Roosevelt's plan was to change the number of seats on the court, not fill vacant ones like Reid is attempting. Indeed, if any proposal is analogous, it is that of Sen. Chuck Grassley (R-IA), who despite having no problem filling vacant seats on the D.C. Circuit with right-wing judges when George W. Bush was president, now amazingly proposes eliminating the exact same ones. This would preserve the current skew toward Republican nominees, which when evaluated by how many judges actually hear and decide cases, is far more lopsided then The Washington Times admits. As illustrated by People For The American Way:


It is this slant on the D.C. Circuit to which Reid was referring, which even with the recent confirmation of Srikanth Srinivasan to one of the vacant seats, still is tilted toward Republicans by another four. The ensuing decisions from predictably conservative panels have been unsurprisingly hostile to progressive legislation and policy supported by Democratic presidents.

For example, although the editorial lambasts "outcome-based adjudication," The Washington Times amazingly applauds the D.C. Circuit's recent decision that completely changed the long-standing definition of "recess appointments" to one that conveniently assists the GOP blockade, explaining this decision was "obvious to English-speakers everywhere." But the editorial's bizarre assertion fails to address the fact that this “obvious” conclusion contradicts decades - if not centuries - of American precedent. Reid's observation of this history has been confirmed by multiple analyses, including two reports from the Congressional Research Service.

Nevertheless, The Washington Times is doing its best to bulwark GOP talking points in advance of what hopefully will be a serious reexamination in July of whether the Senate rules are currently broken and must be fixed with filibuster reform. As president of the Constitutional Accountability Center Doug Kendall explained in a recent op-ed, Senate Republicans have a lot to lose if their unprecedented obstructionism is curbed, which explains the right-wing media's frantic spin. From the Reuters op-ed:

So what is Grassley serious about?
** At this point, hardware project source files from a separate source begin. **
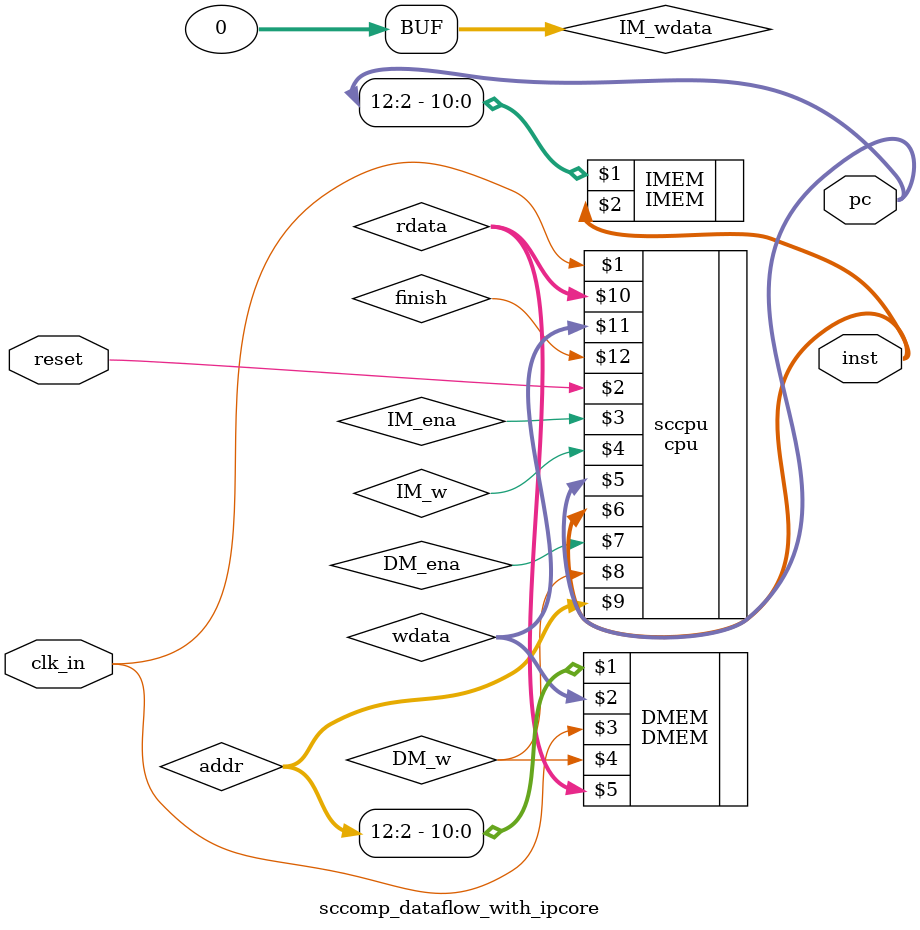
<source format=v>
`timescale 1ns / 1ns
module sccomp_dataflow(
    input clk_in,
    input reset,
    output [31:0] inst,
    output [31:0] pc
);
    wire IM_ena;
    wire IM_w;
    wire DM_ena;
    wire DM_w;
    wire [31:0] addr;
    wire [31:0] rdata;
    wire [31:0] wdata;
    wire finish;
    wire [31:0] IM_wdata;
    assign IM_wdata = 32'b0;
    cpu sccpu (clk_in,reset,IM_ena,IM_w,pc,inst,DM_ena,DM_w,addr,rdata,wdata,finish);
    memory IMEM (clk_in,IM_ena,IM_w,(pc-32'h00400000)/4,IM_wdata,inst);
    //IMEM IMEM(pc[12:2],inst);
    memory DMEM (clk_in,DM_ena,DM_w,(addr-32'h10010000)/4,wdata,rdata);
    //DMEM DMEM(addr[12:2],wdata,clk_in,DM_w,rdata);
endmodule
module sccomp_dataflow_with_ipcore(
    input clk_in,
    input reset,
    output [31:0] inst,
    output [31:0] pc
);
    wire IM_ena;
    wire IM_w;
    wire DM_ena;
    wire DM_w;
    wire [31:0] addr;
    wire [31:0] rdata;
    wire [31:0] wdata;
    wire finish;
    wire [31:0] IM_wdata;
    assign IM_wdata = 32'b0;
    cpu sccpu (clk_in,reset,IM_ena,IM_w,pc,inst,DM_ena,DM_w,addr,rdata,wdata,finish);
    //memory IMEM (clk_in,IM_ena,IM_w,(pc-32'h00400000)/4,IM_wdata,inst);
    IMEM IMEM(pc[12:2],inst);
    //memory DMEM (clk_in,DM_ena,DM_w,(addr-32'h10010000)/4,wdata,rdata);
    DMEM DMEM(addr[12:2],wdata,clk_in,DM_w,rdata);
endmodule
</source>
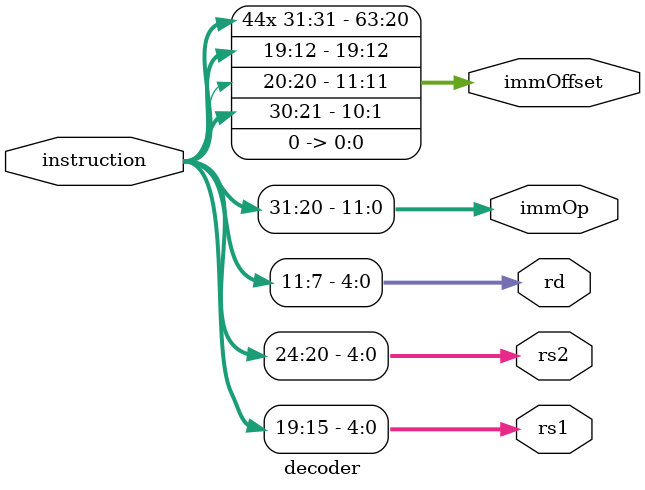
<source format=v>
module decoder(
    input wire[31:0] instruction,
    output wire[4:0] rs1,
    output wire[4:0] rs2,
    output wire[4:0] rd,
    output wire[11:0] immOp,
    output wire[63:0] immOffset
);

    assign rs1 = instruction[19:15];
    assign rs2 = instruction[24:20];
    assign rd = instruction[11:7];
    assign immOp = instruction[31:20];
    // Sign bit extend
    assign immOffset = {{43{instruction[31]}},
                    instruction[31], 
                    instruction[19:12],
                    instruction[20],
                    instruction[30:21],
                    1'b0
                };


    
    always @(immOp) $display("0x%h", immOp);
    always @(immOffset) $display("imm offset : 0x%h", immOffset);
    always @(immOffset) $display("sign bit : 0x%h",  {instruction[31], 
                    instruction[19:12],
                    instruction[20],
                    instruction[30:21]
                });

endmodule
</source>
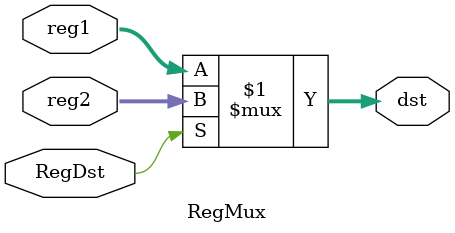
<source format=v>
`ifndef REGMUX
`define REGMUX

module RegMux(RegDst,reg1,reg2,dst);
input RegDst;
input [4:0]reg1,reg2;
output [4:0]dst;

assign dst=RegDst?reg2:reg1;
endmodule
`endif
</source>
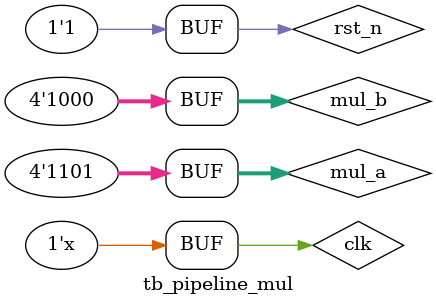
<source format=v>

`timescale 1ns/1ps

module tb_pipeline_mul;
	
	reg 						clk;
	reg 						rst_n;
	reg 		[3:0] 			mul_a;
	reg 		[3:0] 			mul_b;
	wire		[7:0] 			mul_out;

	initial 					clk = 	0;
	always 		#10 			clk = 	~clk;

	initial begin
		rst_n 						= 	1'b0;
		mul_a						=	0;
		mul_b						=	0;
		#200
		rst_n 						= 	1'b1;
		mul_a						=	4'ha;
		mul_b						=	4'ha;
		#300
		rst_n 						=	1'b0;
		#200
		rst_n 						=	1'b1;
		mul_a						=	4'hd;
		mul_b						=	4'h8;		
	end

	pipeline_mul inst_pipeline_mul (
		.clk(clk),
		.rst_n(rst_n),
		.mul_a(mul_a),
		.mul_b(mul_b),
		.mul_out(mul_out)
		);

endmodule
</source>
It looks like he is intent on maintaining conservative dominance over the D.C. Circuit.

As Pulitzer prize-winning columnist Steven Pearlstein explained in the Washington Post, “Dysfunctional government has become the strategic goal of the radical fringe [on the political right]. ... Nowhere has this strategy been pursued with more fervor, or more success, than the U.S. Court of Appeals for the District of Columbia Circuit, where a new breed of activist judges are waging a determined and largely successful war on federal regulatory agencies.”

This war on federal agencies is succeeding because the D.C. Circuit is dominated by conservatives -- four of the court's seven current active judges are Republican appointees, as are five of the six senior judges, who also regularly hear cases.

Ideology matters because the D.C. Circuit has exclusive jurisdiction over many federal laws and regulations involving a host of issues including national security, environmental protection, food and drug safety and employment laws.


It makes twisted political sense that Grassley and his colleagues would fight furiously to protect their ideological advantage on a court that is advancing an anti-regulatory agenda without congressional Republicans having to lift a finger - but that doesn't make these efforts right.

The Constitution gives the Senate the duty of providing “advice and consent” on the president's judicial nominees. It doesn't give Grassley - or any other senator - the right to play political games that hurt the judiciary and the country.